● **EXERCISE DATA**:
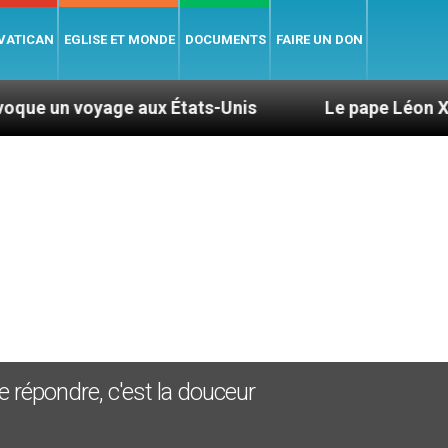
 VATICAN
EGLISE ET MONDE
DOCUMENTS
FAIRE UN DON
age aux États-Unis
Le pape Léon XIV se rendra 
e répondre, c'est la douceur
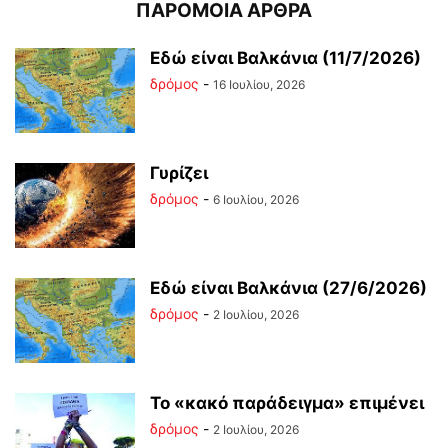
ΠΑΡΟΜΟΙΑ ΑΡΘΡΑ
Εδώ είναι Βαλκάνια (11/7/2026)
δρόμος
-
16 Ιουλίου, 2026
Γυρίζει
δρόμος
-
6 Ιουλίου, 2026
Εδώ είναι Βαλκάνια (27/6/2026)
δρόμος
-
2 Ιουλίου, 2026
Το «κακό παράδειγμα» επιμένει
δρόμος
-
2 Ιουλίου, 2026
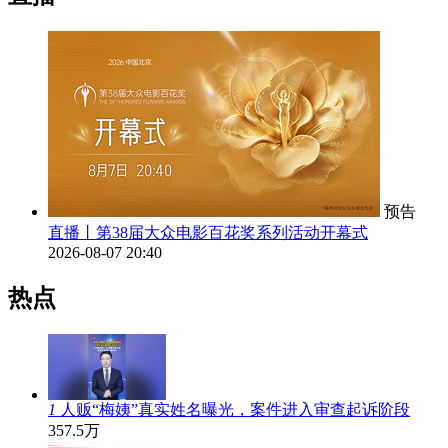
预告
直播丨第38届大众电影百花奖系列活动开幕式
2026-08-07 20:40
热点
1
人贩“梅姨”真实姓名曝光，案件进入审查起诉阶段
357.5万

● **YOUR GOAL**: Copy the stretch from the start of the records through the line that contains "e répondre, c'est la douceur", but switch "DOCUMENTS" to "PUBLICATIONS" and keep everything else the same. Leave the pictures out of your answer.

● **EXERCISE RESPONSE**:
 VATICAN
EGLISE ET MONDE
PUBLICATIONS
FAIRE UN DON
age aux États-Unis
Le pape Léon XIV se rendra 
e répondre, c'est la douceur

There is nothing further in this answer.